The e-companion carries the evidence that the main paper needs
We check whether a reader can evaluate the operational mechanism, key assumptions, primary results, and decision consequence without opening a separate file. If a robustness check or proof is essential to the central claim, the main text must signpost and summarize its role. Moving evidence out of sight is not a contribution repair.
Final routing rule
Choose the next journal only when the revised manuscript can state its managerial decision -> operational mechanism -> design -> validation -> boundary -> consequence without an unsupported jump. Recheck the live scope, article type, and disclosure rules before upload.
How this page was created
We checked POM's current author instructions, the current SAGE journal page, the Manusights owner inventory, and live exact-query results on July 13, 2026. Official sources establish the double-blind, page-limit, disclosure, and resubmission boundaries. The repair ledger, evidence chain, and routing matrix are Manusights analysis.

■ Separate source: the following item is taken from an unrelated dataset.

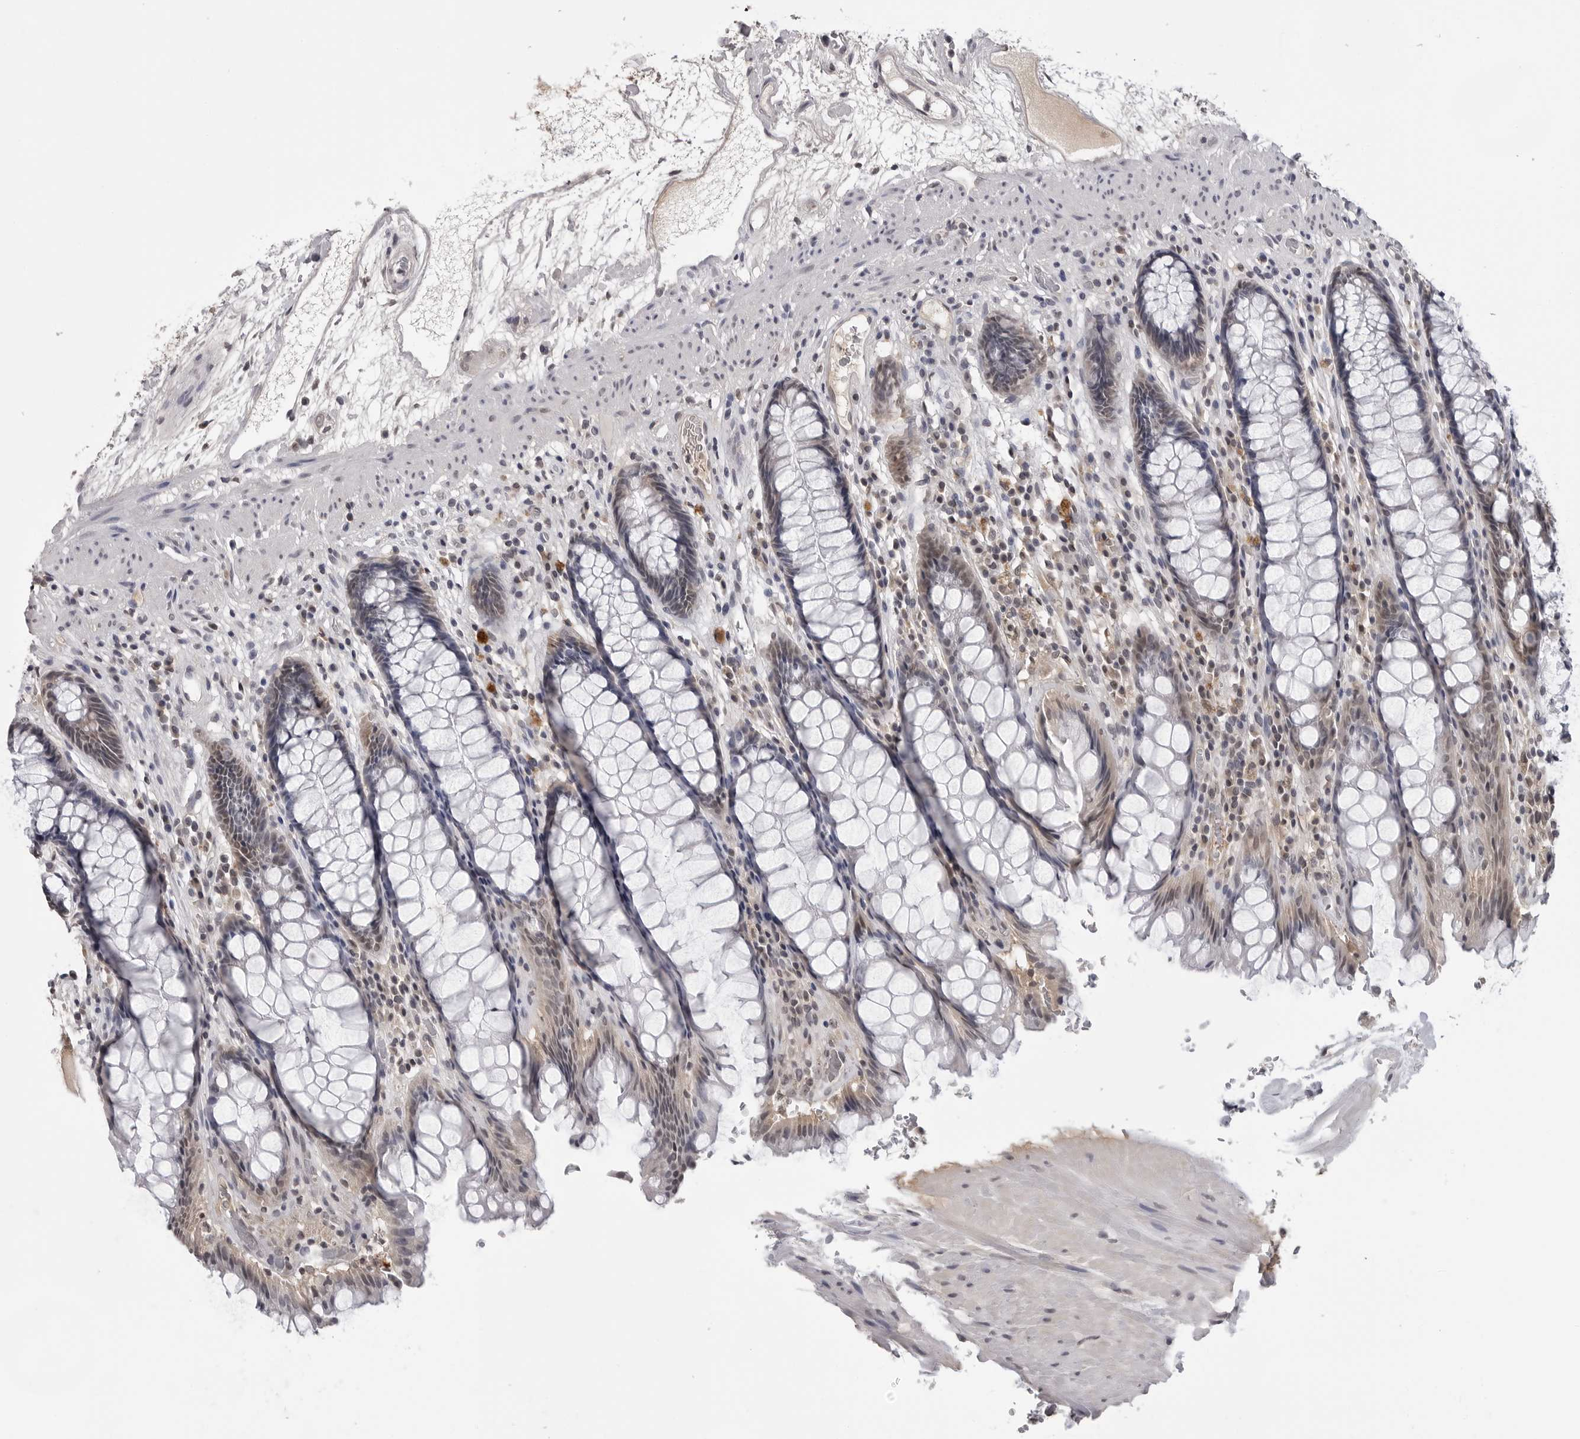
{"staining": {"intensity": "weak", "quantity": "<25%", "location": "cytoplasmic/membranous"}, "tissue": "rectum", "cell_type": "Glandular cells", "image_type": "normal", "snomed": [{"axis": "morphology", "description": "Normal tissue, NOS"}, {"axis": "topography", "description": "Rectum"}], "caption": "Glandular cells show no significant protein expression in benign rectum. (Immunohistochemistry, brightfield microscopy, high magnification).", "gene": "CDK20", "patient": {"sex": "male", "age": 64}}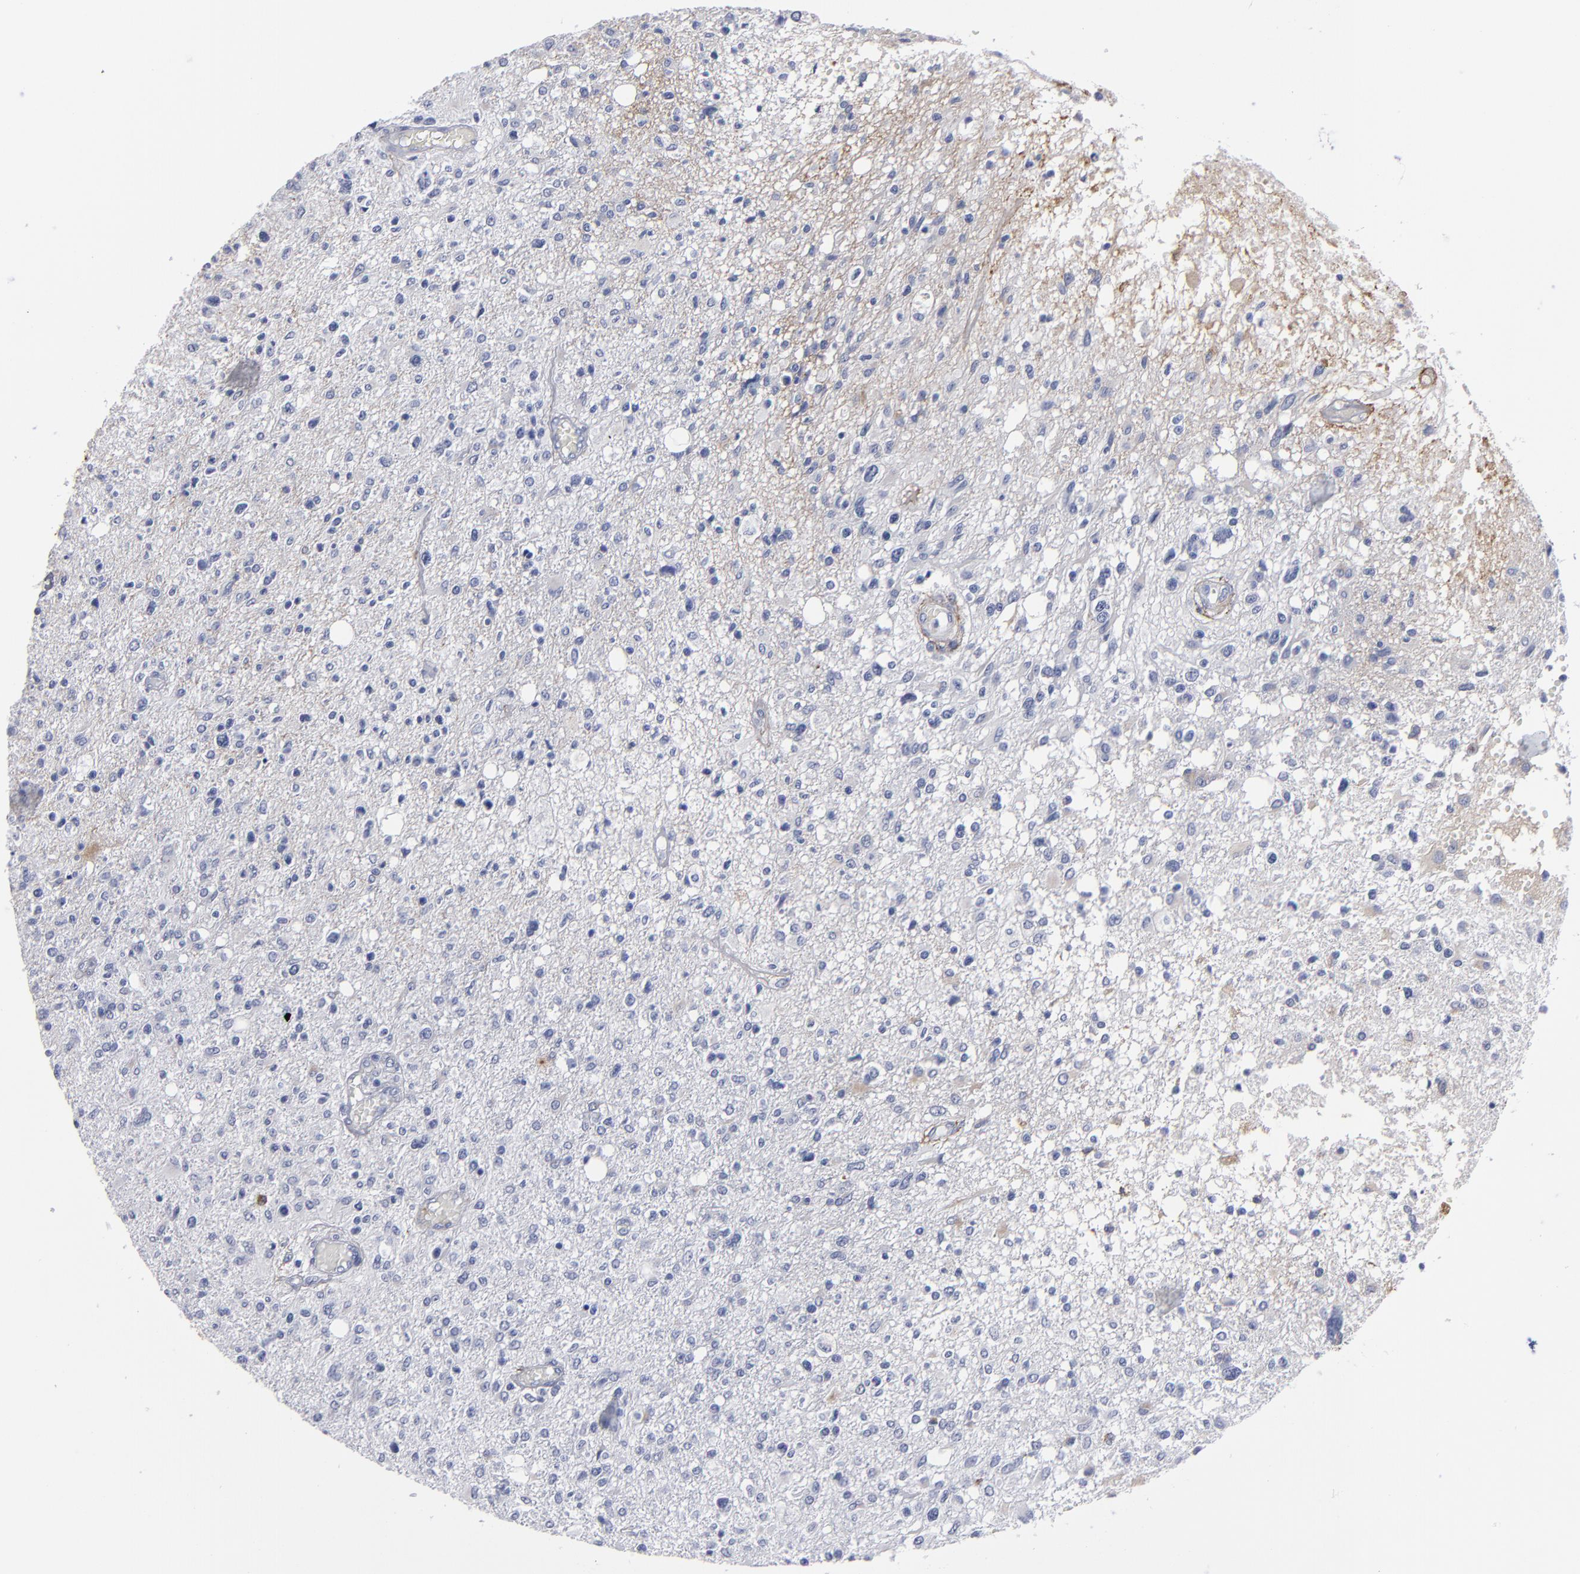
{"staining": {"intensity": "negative", "quantity": "none", "location": "none"}, "tissue": "glioma", "cell_type": "Tumor cells", "image_type": "cancer", "snomed": [{"axis": "morphology", "description": "Glioma, malignant, High grade"}, {"axis": "topography", "description": "Cerebral cortex"}], "caption": "Tumor cells are negative for brown protein staining in glioma.", "gene": "EMILIN1", "patient": {"sex": "male", "age": 76}}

The POM cluster recorded two 90-day preview starts in the portfolio baseline. That is a product-intent proxy, not proof of exact rejected-from query demand. Read final Search Console data after 14 complete days; at 21 days, keep, revise, consolidate, or stop this owner.
Frequently asked questions
Classify the decision as an editorial rejection, post-review rejection, allowed resubmission, or closed POM decision. Then repair the controlling operations contribution, evidence, or department fit before choosing a new journal.
POM author instructions say a paper rejected in one department may not be resubmitted to another department unless the decision letter explicitly allows a revised resubmission. Disclose prior related POM decisions as the instructions require.
Possible routes include M&SOM, Journal of Operations Management, Decision Sciences, European Journal of Operational Research, International Journal of Production Economics, and Omega, but the correct route depends on the revised contribution, research design, and reader decision.
Appeal only when a specific factual or procedural error could change the result. A dispute about contribution, department fit, novelty, or editorial judgment normally calls for repair and rerouting.